Day 6: Sault St. Marie Lock Tour

The U.S. Soo Locks. Note the ore carrier in the left lock. The doors to the right lock are open. View live web cam of the soo locks.

On our last day of vacation, we bolted up to Sault (pronounced Soo) St. Marie to take a Lock Tour. We had no idea a priori whether this was a good use of our time but it toured out to be a blast. If you don’t want to go through the Locks, you can also just drive to the viewing platform about a mile up the road from the tour dock. Large ore carriers travel through the locks several times a day.

The lock doors closing

Looking up at an ore carrier already lifted up to the level of Lake Superior

Looking at the interior wall of the lock

A Coast Guard patrol boat shared our journey. Note the manned 50 cal machine gun. The Coast Guard is playing a vital role in the war on terror. The ore carrier that was on the left has already left. You can see it in the distance.

Looking back on the locks after exiting. The viewing platform can be seen on the right.

Sault St. Marie is the third oldest establishment in the United States being founded in 1688. Sault means to jump so this was a place to jump the St. Mary’s river.

Bridge to Canada

The locks exist because Lake Superior is several hundred feet higher than Lake Huron. St. Mary’s River connects to the bodies of water. The tour takes you by some of the rapids that still exist. The first locks were actually built in 1797 were destroyed in the War of 1812. The US built its first lock in 1855. The locks are run by the Federal Government and are free to all passing ships.

Captain Mary, one of two female ship captains on the St. Mary's River.

A pavilion on the Canadian side of the river.

The boat tour takes you through the locks, up around to a steel mill, back through the locks, over to the rapids, and the finally along the Canadian side of the river. The captain of our boat is one of only two female captains on the river. She was quite interesting to talk to.

Pile of salt on the edge of the river

This ore carrier cruised by just as we were disembarking from the tour. I could sit and watch them all day. Is it any wonder I ended up in the Navy?

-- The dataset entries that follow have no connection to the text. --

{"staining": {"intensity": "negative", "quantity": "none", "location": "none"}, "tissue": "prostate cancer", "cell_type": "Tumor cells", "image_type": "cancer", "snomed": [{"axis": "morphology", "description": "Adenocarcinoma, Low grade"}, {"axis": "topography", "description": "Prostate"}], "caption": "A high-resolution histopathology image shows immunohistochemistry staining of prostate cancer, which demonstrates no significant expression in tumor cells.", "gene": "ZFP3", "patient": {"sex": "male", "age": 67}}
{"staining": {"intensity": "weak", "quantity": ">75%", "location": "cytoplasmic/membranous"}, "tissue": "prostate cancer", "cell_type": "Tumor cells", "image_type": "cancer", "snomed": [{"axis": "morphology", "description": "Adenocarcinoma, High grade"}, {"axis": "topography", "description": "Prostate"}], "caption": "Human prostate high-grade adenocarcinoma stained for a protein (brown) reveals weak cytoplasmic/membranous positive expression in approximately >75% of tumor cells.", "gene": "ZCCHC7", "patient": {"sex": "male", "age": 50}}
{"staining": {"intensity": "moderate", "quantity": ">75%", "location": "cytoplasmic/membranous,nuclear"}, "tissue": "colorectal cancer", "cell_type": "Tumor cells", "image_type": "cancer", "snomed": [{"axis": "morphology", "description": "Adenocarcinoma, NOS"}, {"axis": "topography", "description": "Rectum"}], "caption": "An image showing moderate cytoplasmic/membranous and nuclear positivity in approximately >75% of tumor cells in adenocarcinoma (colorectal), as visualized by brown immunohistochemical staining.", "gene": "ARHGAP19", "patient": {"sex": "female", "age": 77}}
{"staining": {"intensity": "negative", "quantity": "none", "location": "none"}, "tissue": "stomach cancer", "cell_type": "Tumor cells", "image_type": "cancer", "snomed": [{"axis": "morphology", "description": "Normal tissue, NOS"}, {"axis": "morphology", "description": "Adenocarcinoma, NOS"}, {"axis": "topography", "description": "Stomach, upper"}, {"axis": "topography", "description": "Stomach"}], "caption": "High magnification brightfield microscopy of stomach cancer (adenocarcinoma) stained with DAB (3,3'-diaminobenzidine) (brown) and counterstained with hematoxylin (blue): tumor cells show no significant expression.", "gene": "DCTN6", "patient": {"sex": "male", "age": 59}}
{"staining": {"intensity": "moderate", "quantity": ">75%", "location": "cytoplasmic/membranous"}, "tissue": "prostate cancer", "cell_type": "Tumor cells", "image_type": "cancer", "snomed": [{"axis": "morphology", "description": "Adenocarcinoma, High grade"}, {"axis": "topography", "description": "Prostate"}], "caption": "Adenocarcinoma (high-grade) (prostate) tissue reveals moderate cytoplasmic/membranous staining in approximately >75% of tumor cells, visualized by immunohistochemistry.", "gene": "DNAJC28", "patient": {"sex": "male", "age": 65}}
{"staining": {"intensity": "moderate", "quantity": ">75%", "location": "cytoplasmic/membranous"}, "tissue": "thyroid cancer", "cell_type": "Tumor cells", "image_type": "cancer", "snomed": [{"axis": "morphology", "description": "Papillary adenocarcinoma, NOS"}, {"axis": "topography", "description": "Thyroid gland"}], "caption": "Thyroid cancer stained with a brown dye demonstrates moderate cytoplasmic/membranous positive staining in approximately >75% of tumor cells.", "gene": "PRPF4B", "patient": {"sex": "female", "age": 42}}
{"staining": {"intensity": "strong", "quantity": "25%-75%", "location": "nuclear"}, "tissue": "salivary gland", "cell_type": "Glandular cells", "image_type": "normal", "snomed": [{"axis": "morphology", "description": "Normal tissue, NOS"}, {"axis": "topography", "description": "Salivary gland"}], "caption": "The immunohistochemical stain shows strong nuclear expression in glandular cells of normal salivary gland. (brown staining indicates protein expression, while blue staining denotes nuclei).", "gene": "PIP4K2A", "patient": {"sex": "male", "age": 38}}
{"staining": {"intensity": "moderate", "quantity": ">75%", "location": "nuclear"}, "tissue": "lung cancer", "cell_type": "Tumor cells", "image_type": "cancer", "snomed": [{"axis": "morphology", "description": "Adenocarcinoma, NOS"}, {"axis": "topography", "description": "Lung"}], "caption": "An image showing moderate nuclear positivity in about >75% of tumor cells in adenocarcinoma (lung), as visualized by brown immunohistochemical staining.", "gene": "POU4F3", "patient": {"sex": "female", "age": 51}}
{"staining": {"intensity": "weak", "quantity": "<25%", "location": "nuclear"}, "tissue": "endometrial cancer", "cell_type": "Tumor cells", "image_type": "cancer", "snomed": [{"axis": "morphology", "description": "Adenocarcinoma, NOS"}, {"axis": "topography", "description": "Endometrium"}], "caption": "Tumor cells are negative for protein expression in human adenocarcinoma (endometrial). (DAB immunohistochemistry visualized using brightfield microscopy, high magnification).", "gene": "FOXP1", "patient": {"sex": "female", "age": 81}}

If you are ever in the area, the tour is worth doing. If this interests you, check out the Soo locks visitor's center web site for more information.

I hope you have enjoyed this virtual travel diary as much as we enjoyed living it. Many thanks to Nina at Black Coffee at Sunrise for all her travel tips.

1 comment:

Nina said...

Thanks for the shout-out! I know what you mean about watching the freighters. Last year, I wrote an essay about shipwreck history on the Great Lakes and happened to stay in a cabin on the St. Mary's River during the research phase. I became obsessed with watching the ships pass and thinking about what it would be like to go down in 37ยบ water with 25-30' waves. Shudder!